The project’s ‘lab’ events are gatherings of practitioners, to share practices and ideas, provoking and supporting developments in our work. The first Lab took place on the 16thand 17thof May, 2019, at Jackson’s Lane Arts Centre in Highgate. Participants included:

  • Persis-Jade Maravala, Jorge Lopez-Ramos & James Turpin, ZU:UK
  • Silvia Mercuriali
  • Christer Lundahl, Ludahl&Seitl
  • Natalie Scott and Joe Thorpe, The Lab Collective
  • Nick Llewellyn, Access All Areas
  • Dr Jaakko Stenros, Tampere University, Finland
  • Dr Jane Munro, Royal Central School of Speech and Drama
  • Dr David Shearing, Royal Central School of Speech and Drama
  • Professor Bruce Barton, University of Calgary (co-investigator)
  • Dr Gareth White, Royal Central School of Speech and Drama (lead investigator)

The day sessions were structured around a series of workshops led by network members, with time scheduled to reflect and respond. The network also ate breakfast, lunch and dinner together, to seamlessly extend conversation as much as possible, in less organized settings. There was a highly productive sense of continuity, and community amongst the participants (and perhaps because of) the significant differences in disciplines, training paradigms, cultures, and performance priorities.

Thursday’s session began with Jaakko’s introduction to Larp (Live Action Role Play) and its approaches to facilitating risky interaction between participants. Exercises included ‘replication protocols’ for violent and sexual encounters within the fiction of the larp. The afternoon was spent trying out and responding to one of Lundahl & Seitl’s headphone-based works, where the spectators take turns to become guides to each other while moving, blindfolded, through a re-imagined space. 

Friday’s morning session was led by Jade & Jorge, sharing some of ZU:UK’s work, leading physical exercises for preparing to work creatively with audiences, followed creating, adapting and playing each other’s games. In the afternoon Natalie and Joe shared some of Lab Collective’s practices for creating and preparing for audience interactions, and for mapping routes and options within interactive performances. 
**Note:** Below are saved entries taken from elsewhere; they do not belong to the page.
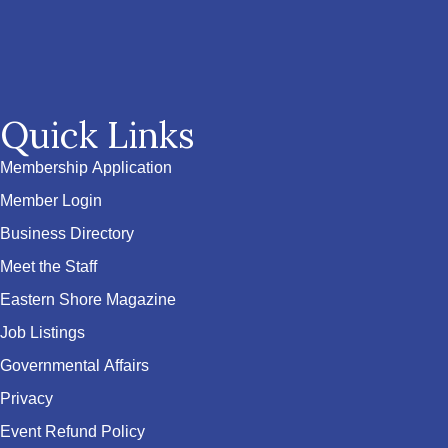
Quick Links
Membership Application
Member Login
Business Directory
Meet the Staff
Eastern Shore Magazine
Job Listings
Governmental Affairs
Privacy
Event Refund Policy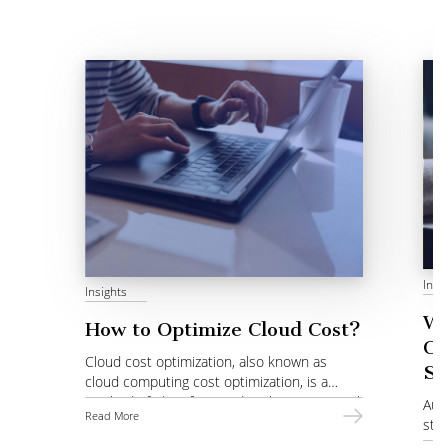
Insi
Insights
Wh
How to Optimize Cloud Cost?
Co
Cloud cost optimization, also known as
St
cloud computing cost optimization, is a
method of identifying and evaluating optimal
Auto
Read More
choices of services.
stra
pro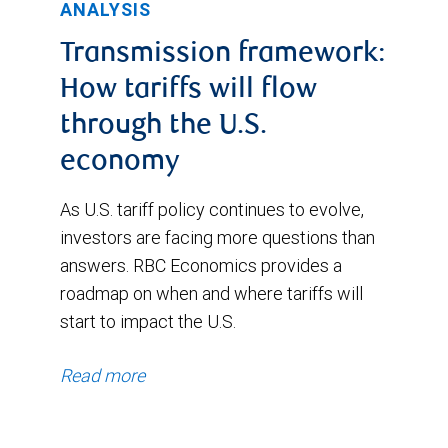
ANALYSIS
Transmission framework:
How tariffs will flow
through the U.S.
economy
As U.S. tariff policy continues to evolve,
investors are facing more questions than
answers. RBC Economics provides a
roadmap on when and where tariffs will
start to impact the U.S.
Read more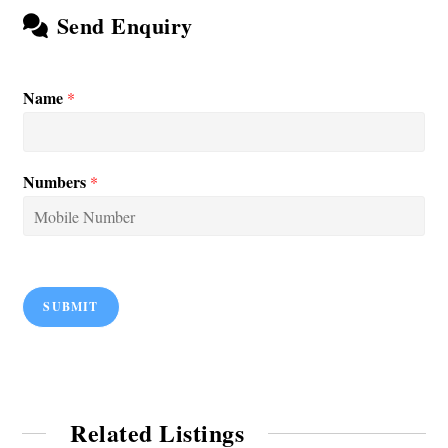
Send Enquiry
Name
*
Numbers
*
SUBMIT
Related Listings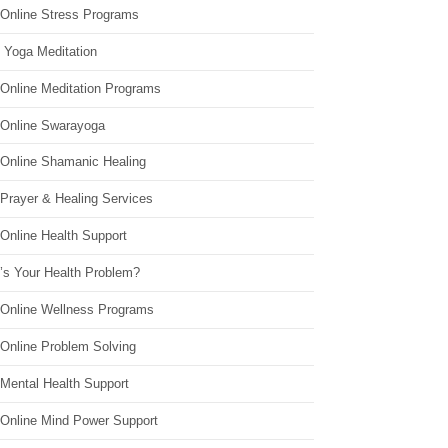
 Online Stress Programs
 Yoga Meditation
 Online Meditation Programs
 Online Swarayoga
 Online Shamanic Healing
 Prayer & Healing Services
Online Health Support
’s Your Health Problem?
 Online Wellness Programs
 Online Problem Solving
 Mental Health Support
 Online Mind Power Support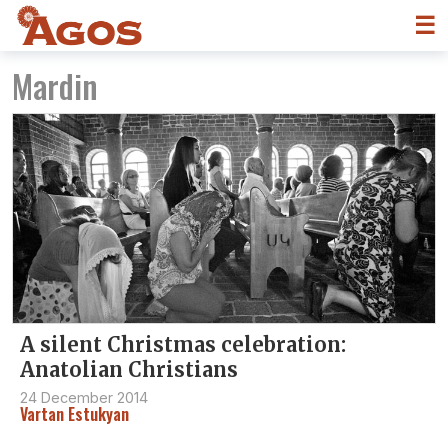
☰
Mardin
A silent Christmas celebration:
Anatolian Christians
24 December 2014
Vartan Estukyan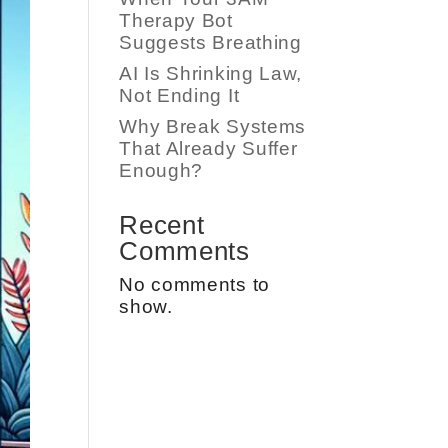
Therapy Bot
Suggests Breathing
AI Is Shrinking Law,
Not Ending It
Why Break Systems
That Already Suffer
Enough?
Recent
Comments
No comments to
show.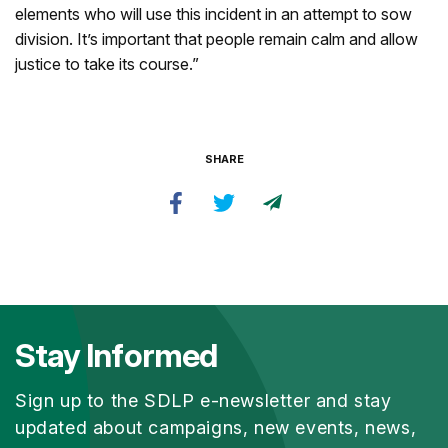
elements who will use this incident in an attempt to sow
division. It’s important that people remain calm and allow
justice to take its course.”
SHARE
Stay Informed
Sign up to the SDLP e-newsletter and stay
updated about campaigns, new events, news,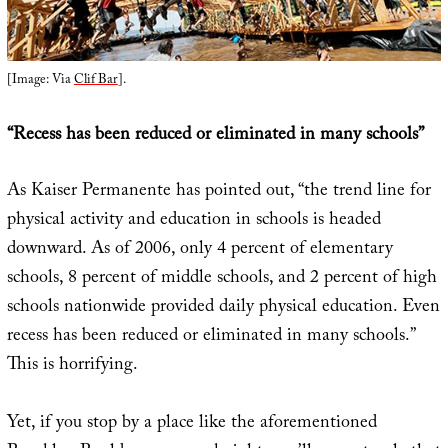
[Image: Via
Clif Bar
].
“Recess has been reduced or eliminated in many schools”
As Kaiser Permanente has pointed out, “the trend line for
physical activity and education in schools is headed
downward. As of 2006, only 4 percent of elementary
schools, 8 percent of middle schools, and 2 percent of high
schools nationwide provided daily physical education. Even
recess has been reduced or eliminated in many schools.”
This is horrifying.
Yet, if you stop by a place like the aforementioned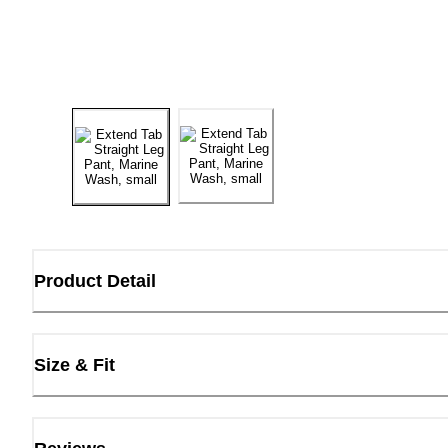
Product Detail
Size & Fit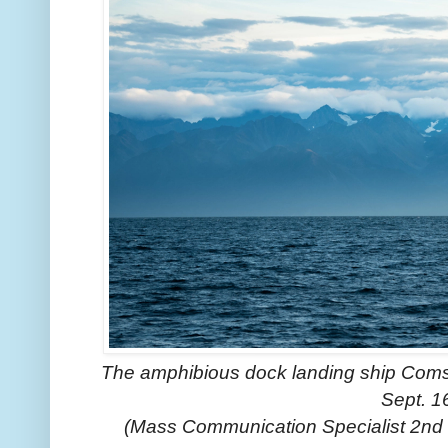
The amphibious dock landing ship Comsto
Sept. 1
(Mass Communication Specialist 2nd 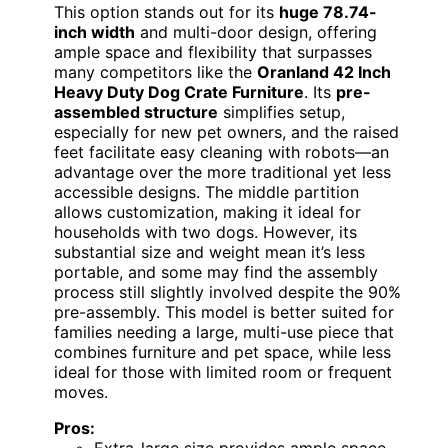
This option stands out for its
huge 78.74-
inch width
and multi-door design, offering
ample space and flexibility that surpasses
many competitors like the
Oranland 42 Inch
Heavy Duty Dog Crate Furniture
. Its
pre-
assembled structure
simplifies setup,
especially for new pet owners, and the raised
feet facilitate easy cleaning with robots—an
advantage over the more traditional yet less
accessible designs. The middle partition
allows customization, making it ideal for
households with two dogs. However, its
substantial size and weight mean it’s less
portable, and some may find the assembly
process still slightly involved despite the 90%
pre-assembly. This model is better suited for
families needing a large, multi-use piece that
combines furniture and pet space, while less
ideal for those with limited room or frequent
moves.
Pros:
Extra-large size provides ample space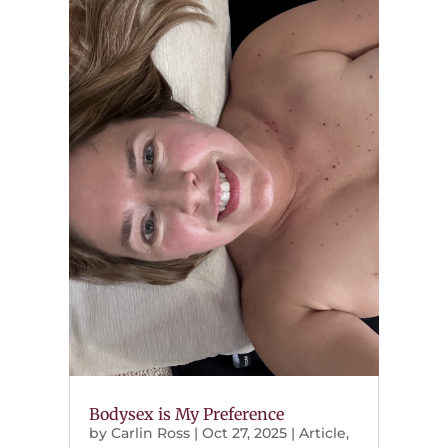
Bodysex is My Preference
by
Carlin Ross
|
Oct 27, 2025
|
Article
,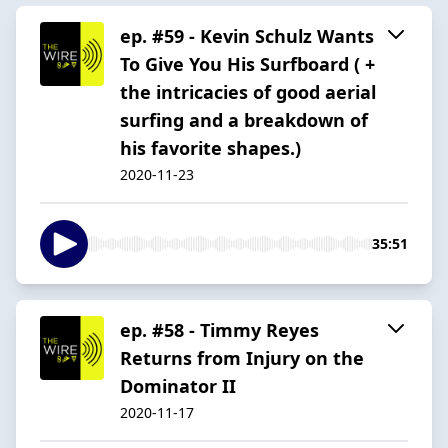
ep. #59 - Kevin Schulz Wants
To Give You His Surfboard ( +
the intricacies of good aerial
surfing and a breakdown of
his favorite shapes.)
2020-11-23
35:51
ep. #58 - Timmy Reyes
Returns from Injury on the
Dominator II
2020-11-17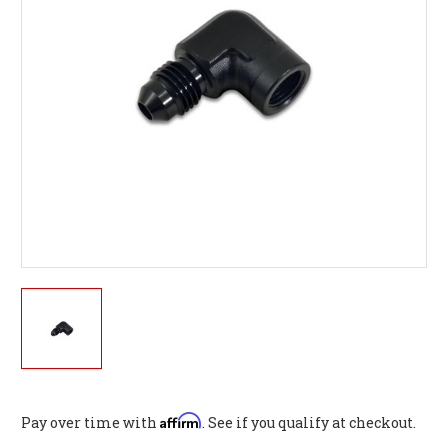
Affirm
Pay over time with
. See if you qualify at checkout.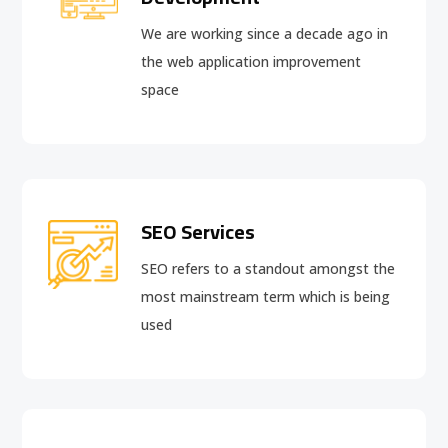
We are working since a decade ago in
the web application improvement
space
SEO Services
SEO refers to a standout amongst the
most mainstream term which is being
used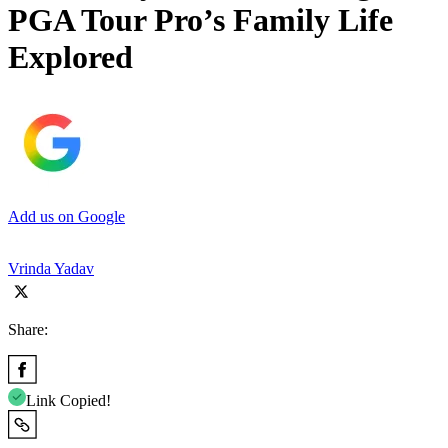
PGA Tour Pro’s Family Life
Explored
Add us on Google
Vrinda Yadav
Share:
Link Copied!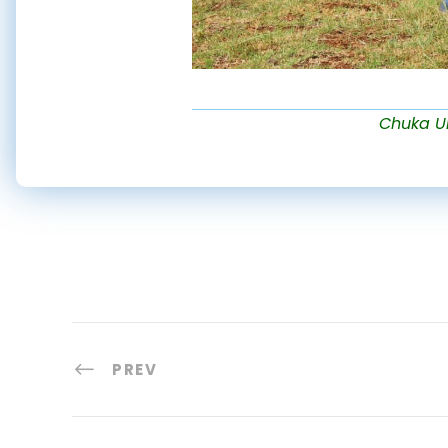
Chuka Uni
PREV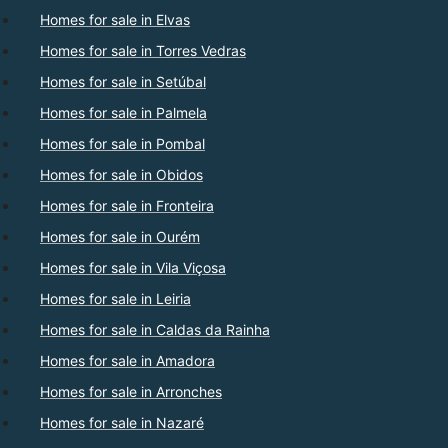
Homes for sale in Elvas
Homes for sale in Torres Vedras
Homes for sale in Setúbal
Homes for sale in Palmela
Homes for sale in Pombal
Homes for sale in Obidos
Homes for sale in Fronteira
Homes for sale in Ourém
Homes for sale in Vila Viçosa
Homes for sale in Leiria
Homes for sale in Caldas da Rainha
Homes for sale in Amadora
Homes for sale in Arronches
Homes for sale in Nazaré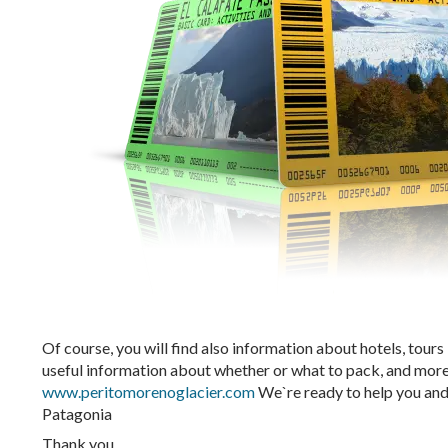
Of course, you will find also information about hotels, tours
useful information about whether or what to pack, and more
www.peritomorenoglacier.com
We`re ready to help you and o
Patagonia
Thank you,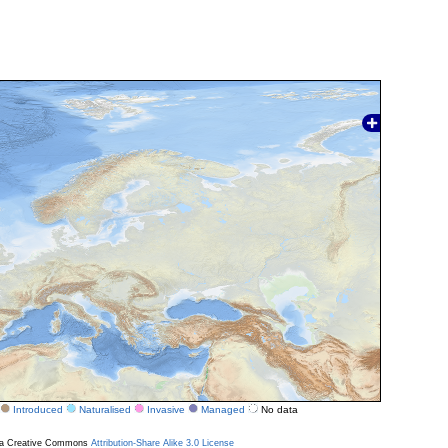
Introduced
Naturalised
Invasive
Managed
No data
r a Creative Commons
Attribution-Share Alike 3.0 License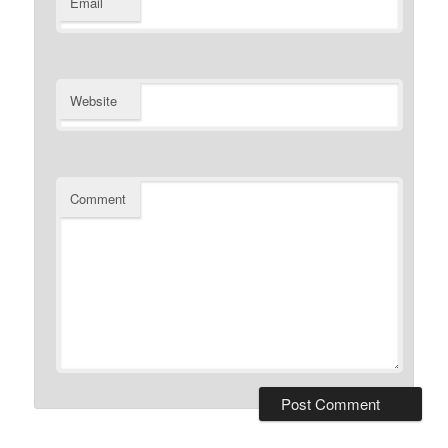
Email
Website
Comment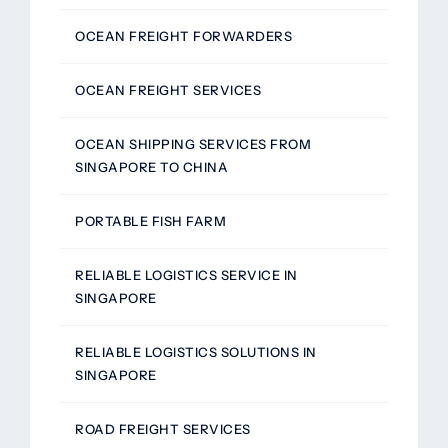
OCEAN FREIGHT FORWARDERS
OCEAN FREIGHT SERVICES
OCEAN SHIPPING SERVICES FROM
SINGAPORE TO CHINA
PORTABLE FISH FARM
RELIABLE LOGISTICS SERVICE IN
SINGAPORE
RELIABLE LOGISTICS SOLUTIONS IN
SINGAPORE
ROAD FREIGHT SERVICES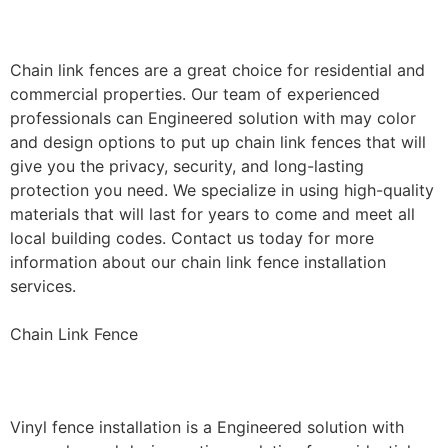
Installation
Chain link fences are a great choice for residential and
commercial properties. Our team of experienced
professionals can Engineered solution with may color
and design options to put up chain link fences that will
give you the privacy, security, and long-lasting
protection you need. We specialize in using high-quality
materials that will last for years to come and meet all
local building codes. Contact us today for more
information about our chain link fence installation
services.
Chain Link Fence
Vinyl Fence Installation
Vinyl fence installation is a Engineered solution with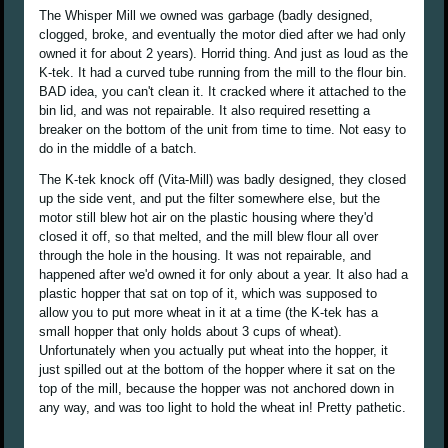
The Whisper Mill we owned was garbage (badly designed,
clogged, broke, and eventually the motor died after we had only
owned it for about 2 years). Horrid thing. And just as loud as the
K-tek. It had a curved tube running from the mill to the flour bin.
BAD idea, you can't clean it. It cracked where it attached to the
bin lid, and was not repairable. It also required resetting a
breaker on the bottom of the unit from time to time. Not easy to
do in the middle of a batch.
The K-tek knock off (Vita-Mill) was badly designed, they closed
up the side vent, and put the filter somewhere else, but the
motor still blew hot air on the plastic housing where they'd
closed it off, so that melted, and the mill blew flour all over
through the hole in the housing. It was not repairable, and
happened after we'd owned it for only about a year. It also had a
plastic hopper that sat on top of it, which was supposed to
allow you to put more wheat in it at a time (the K-tek has a
small hopper that only holds about 3 cups of wheat).
Unfortunately when you actually put wheat into the hopper, it
just spilled out at the bottom of the hopper where it sat on the
top of the mill, because the hopper was not anchored down in
any way, and was too light to hold the wheat in! Pretty pathetic.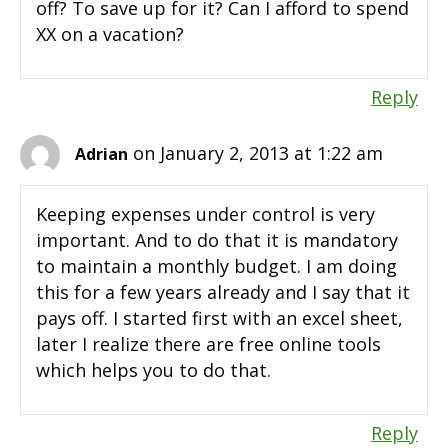
off? To save up for it? Can I afford to spend
XX on a vacation?
Reply
on January 2, 2013 at 1:22 am
Adrian
Keeping expenses under control is very
important. And to do that it is mandatory
to maintain a monthly budget. I am doing
this for a few years already and I say that it
pays off. I started first with an excel sheet,
later I realize there are free online tools
which helps you to do that.
Reply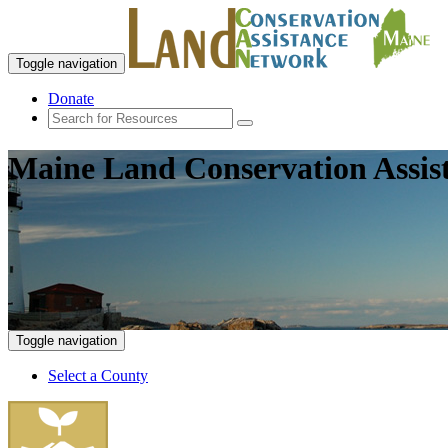
Toggle navigation
Donate
Maine Land Conservation Assis
Toggle navigation
Select a County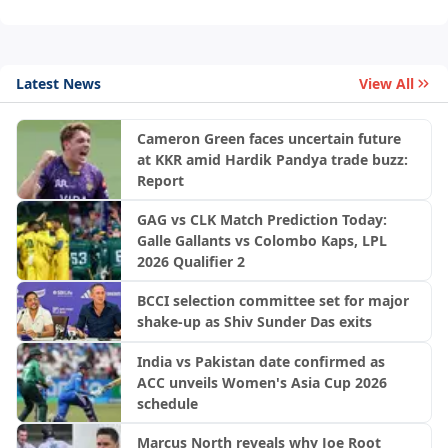
Latest News
View All
Cameron Green faces uncertain future
at KKR amid Hardik Pandya trade buzz:
Report
GAG vs CLK Match Prediction Today:
Galle Gallants vs Colombo Kaps, LPL
2026 Qualifier 2
BCCI selection committee set for major
shake-up as Shiv Sunder Das exits
India vs Pakistan date confirmed as
ACC unveils Women's Asia Cup 2026
schedule
Marcus North reveals why Joe Root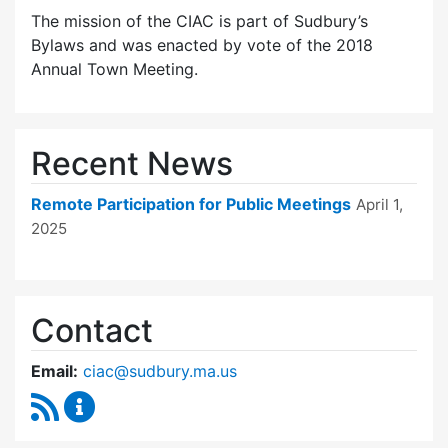
The mission of the CIAC is part of Sudbury’s
Bylaws and was enacted by vote of the 2018
Annual Town Meeting.
Recent News
Remote Participation for Public Meetings
April 1,
2025
Contact
Email:
ciac@sudbury.ma.us
RSS Feed
Capital Improvement Advisory Committee Co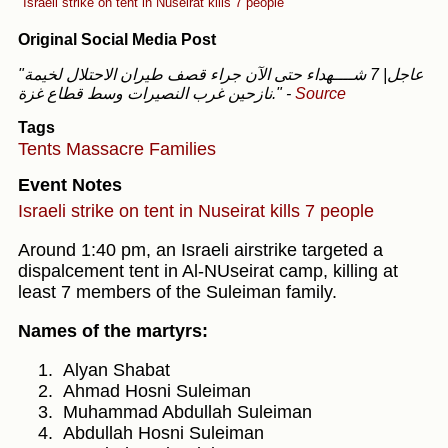
Israeli strike on tent in Nuseirat kills 7 people
Original Social Media Post
"عاجل| 7 شــــهداء حتى الآن جراء قصف طيران الاحتلال لخيمة
نازحين غرب النصيرات وسط قطاع غزة."
-
Source
Tags
Tents
Massacre
Families
Event Notes
Israeli strike on tent in Nuseirat kills 7 people
Around 1:40 pm, an Israeli airstrike targeted a
dispalcement tent in Al-NUseirat camp, killing at
least 7 members of the Suleiman family.
Names of the martyrs:
Alyan Shabat
Ahmad Hosni Suleiman
Muhammad Abdullah Suleiman
Abdullah Hosni Suleiman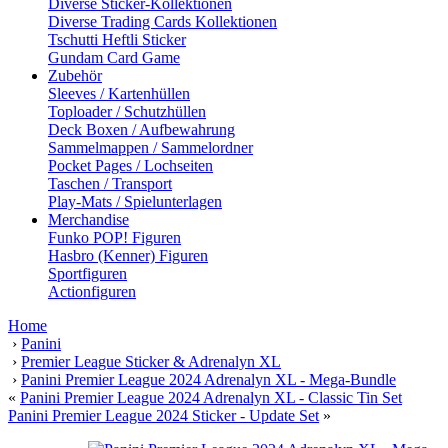
Diverse Sticker-Kollektionen
Diverse Trading Cards Kollektionen
Tschutti Heftli Sticker
Gundam Card Game
Zubehör
Sleeves / Kartenhüllen
Toploader / Schutzhüllen
Deck Boxen / Aufbewahrung
Sammelmappen / Sammelordner
Pocket Pages / Lochseiten
Taschen / Transport
Play-Mats / Spielunterlagen
Merchandise
Funko POP! Figuren
Hasbro (Kenner) Figuren
Sportfiguren
Actionfiguren
Home
›
Panini
›
Premier League Sticker & Adrenalyn XL
›
Panini Premier League 2024 Adrenalyn XL - Mega-Bundle
«
Panini Premier League 2024 Adrenalyn XL - Classic Tin Set
Panini Premier League 2024 Sticker - Update Set
»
Prior to the lab short statements were shared on two of the key themes of the project: play and intensity, as a result, some common concerns emerged and they were fed into discussion at the lab:

  • Orientation of and reliance on design – of space, material, and experience
  • Sensation as focus
  • Trust and risk, comfort and discomfort (or panic)
  • Gamification: engagement with instructions, rules, conditions, contexts, realities.
  • Freedom, within a controlled field.
  • Playfulness and/or confrontation
  • Challenging/altering expectations/perceptions
  • Loss of awareness through intense focus, abandonment to the action
  • Self-reflection / mindfulness
  • Varieties of intensity: including apparent passivity

The conversation led to other topics including:

  • Difficulties of sustaining practice (and practitioners) that depends on intimacy
  • The ‘scaling’ of work when aesthetically and ethically appropriate
  • The failings of some commercial immersive theatre
  • Artists taking care of each other as well as of their participants
  • Preparation, of artists and of participants
  • Different attitudes and approaches to gauging (or not) the effect and affect of participatory practices
  • Structuring (or not) activity and interaction.

The next step for the network is to pick up some of these themes for further conversation, online, in preparation for Lab 2 in the autumn and as a way to deepen and extend the insights gained so far.